No, not for Paul Krugman (congrats, Professor!) I mean the recent assertion by Horace Engdahl, permanent secretary of the Jury for the Nobel Prize in literature that:
"There is powerful literature in all big cultures, but you can't get away from the fact that Europe still is the centre of the literary world... not the United States... The US is too isolated, too insular. They don't translate enough and don't really participate in the big dialogue of literature... That ignorance is restraining."
There's an interesting rebuttal here from the Telegraph that you should check out. And here in the Telegraph is another article about the controversy (my favorite quote: "Put him in touch with me, I'll send him a reading list" touche!).
So since its been well covered elsewhere, I will simply throw open the comments to American writers we think are good Nobel candidates. I'll start things off with Don DeLillo, whose influence on (at least English language) writing is hard to understate and who has written at least three Great books (White Noise, Underworld and Libra). I would also say that, should his two theatrical works-in-progress works turn out to be as good as he's capable of, Tony Kushner would definitely be a good candidate in a couple of years (he's also written three Great plays: Angels, Caroline or Change and Hydriotaphia).
Over to you guys in the comments.
Wait, wait, wait... we feel the need to assert our superiority over entire continents now?
"Fuck you, Europe, our culture is more cultured than all of your little tiny baby country cultures combined!"
I mean, yeah, it was a silly thing for Engdahl to say, but not because it was overly dismissive or derogatory. It seems like it should be self-evident. Europe's a god-damned continent, i.e. comprised of a number of different peoples with entirely divergent histories and cultures and etc. and so forth. America is the melting pot -- we have all those things, too, but we put them in one place.

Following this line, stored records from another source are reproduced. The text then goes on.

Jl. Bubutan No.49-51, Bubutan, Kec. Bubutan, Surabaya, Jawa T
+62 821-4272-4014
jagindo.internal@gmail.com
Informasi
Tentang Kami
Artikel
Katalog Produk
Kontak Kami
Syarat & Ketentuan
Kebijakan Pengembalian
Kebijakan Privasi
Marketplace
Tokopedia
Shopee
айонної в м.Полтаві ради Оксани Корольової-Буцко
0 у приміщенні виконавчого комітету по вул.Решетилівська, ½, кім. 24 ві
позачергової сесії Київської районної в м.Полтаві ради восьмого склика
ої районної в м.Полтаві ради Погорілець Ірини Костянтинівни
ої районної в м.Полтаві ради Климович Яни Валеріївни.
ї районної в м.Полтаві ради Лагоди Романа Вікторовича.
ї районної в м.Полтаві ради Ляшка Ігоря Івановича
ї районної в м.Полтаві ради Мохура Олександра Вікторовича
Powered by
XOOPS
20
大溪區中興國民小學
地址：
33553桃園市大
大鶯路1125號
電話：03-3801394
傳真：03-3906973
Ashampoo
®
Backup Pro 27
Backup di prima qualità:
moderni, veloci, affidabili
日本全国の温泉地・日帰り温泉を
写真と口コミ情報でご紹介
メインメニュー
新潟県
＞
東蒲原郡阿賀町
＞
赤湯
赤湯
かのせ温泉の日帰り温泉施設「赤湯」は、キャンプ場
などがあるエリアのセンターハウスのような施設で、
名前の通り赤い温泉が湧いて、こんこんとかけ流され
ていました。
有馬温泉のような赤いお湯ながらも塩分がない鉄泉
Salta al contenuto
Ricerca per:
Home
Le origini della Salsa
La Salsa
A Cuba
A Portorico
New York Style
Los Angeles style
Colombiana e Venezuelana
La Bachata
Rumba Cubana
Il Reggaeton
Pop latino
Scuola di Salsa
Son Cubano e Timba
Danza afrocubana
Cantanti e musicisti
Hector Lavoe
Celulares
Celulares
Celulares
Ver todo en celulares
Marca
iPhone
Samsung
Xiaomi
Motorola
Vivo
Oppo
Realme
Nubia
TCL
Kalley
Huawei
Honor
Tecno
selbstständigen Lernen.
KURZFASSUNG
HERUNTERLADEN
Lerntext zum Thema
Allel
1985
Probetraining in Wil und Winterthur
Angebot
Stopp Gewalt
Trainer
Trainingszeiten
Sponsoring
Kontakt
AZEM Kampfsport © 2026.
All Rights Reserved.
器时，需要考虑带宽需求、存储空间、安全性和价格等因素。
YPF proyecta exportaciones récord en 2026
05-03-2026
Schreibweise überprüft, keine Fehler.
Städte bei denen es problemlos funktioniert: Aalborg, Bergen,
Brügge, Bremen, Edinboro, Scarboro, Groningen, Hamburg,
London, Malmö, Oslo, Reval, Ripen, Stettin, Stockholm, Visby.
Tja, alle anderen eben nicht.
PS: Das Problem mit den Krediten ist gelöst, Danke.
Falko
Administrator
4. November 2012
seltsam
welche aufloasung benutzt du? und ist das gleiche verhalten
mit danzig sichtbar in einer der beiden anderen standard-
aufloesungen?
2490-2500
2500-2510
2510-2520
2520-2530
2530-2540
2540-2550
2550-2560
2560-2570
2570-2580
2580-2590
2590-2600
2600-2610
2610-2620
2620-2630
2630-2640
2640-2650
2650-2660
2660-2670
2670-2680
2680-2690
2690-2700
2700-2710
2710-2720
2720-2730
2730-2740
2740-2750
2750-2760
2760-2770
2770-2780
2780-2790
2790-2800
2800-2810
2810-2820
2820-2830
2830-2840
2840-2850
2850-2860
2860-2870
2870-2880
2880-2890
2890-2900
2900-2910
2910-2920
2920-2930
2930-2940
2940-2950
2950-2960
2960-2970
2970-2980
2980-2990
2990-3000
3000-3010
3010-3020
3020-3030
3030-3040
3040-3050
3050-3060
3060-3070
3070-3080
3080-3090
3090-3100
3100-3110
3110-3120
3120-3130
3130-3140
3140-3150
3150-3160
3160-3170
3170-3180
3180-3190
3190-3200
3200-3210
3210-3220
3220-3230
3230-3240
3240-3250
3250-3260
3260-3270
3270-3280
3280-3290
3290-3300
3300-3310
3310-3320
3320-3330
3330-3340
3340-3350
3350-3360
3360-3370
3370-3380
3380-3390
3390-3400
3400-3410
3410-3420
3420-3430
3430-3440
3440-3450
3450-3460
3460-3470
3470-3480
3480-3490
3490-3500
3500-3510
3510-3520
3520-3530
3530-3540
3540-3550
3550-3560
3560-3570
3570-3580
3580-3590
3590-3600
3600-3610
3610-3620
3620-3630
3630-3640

So yeah, if you compare the two looking for the 'center of the literary world', Europe should get the auto-win mathematically. Doesn't mean America's any lesser, just less sprawling.
'Sides, he's got us on the translation thing. Even if early century avant garde isn't the prime seller, can't we get some of this shit in English, too? Please?
Posted by: Paul Rekk | October 13, 2008 at 04:33 PM
I have my share of issues with American literature (many many MANY issues). However, Engdahl's comment is staggeringly stupid. First of all, in what way is a whole continent, with the number of official languages in the three digits, a center of ANYTHING?
Secondly, I don't want a "big dialogue" of any art form, frankly. "Dialogues" lead to popularity contests, and if there's one paradigm shift that has to take place in 21st-century creativity it is the blockbuster mentality that ruined the artistic lanscape of the post-WWII era.
Thirdly, the statement that America is "isolated" and "insular" may seem harmless, but is actually based on aprofoundly Western-centric notion: America is isolated from the rest of the RICH countries, you see, and literature, effete and ponderous as it is, has no place amongst the uneducated masses of that "other" section of the world.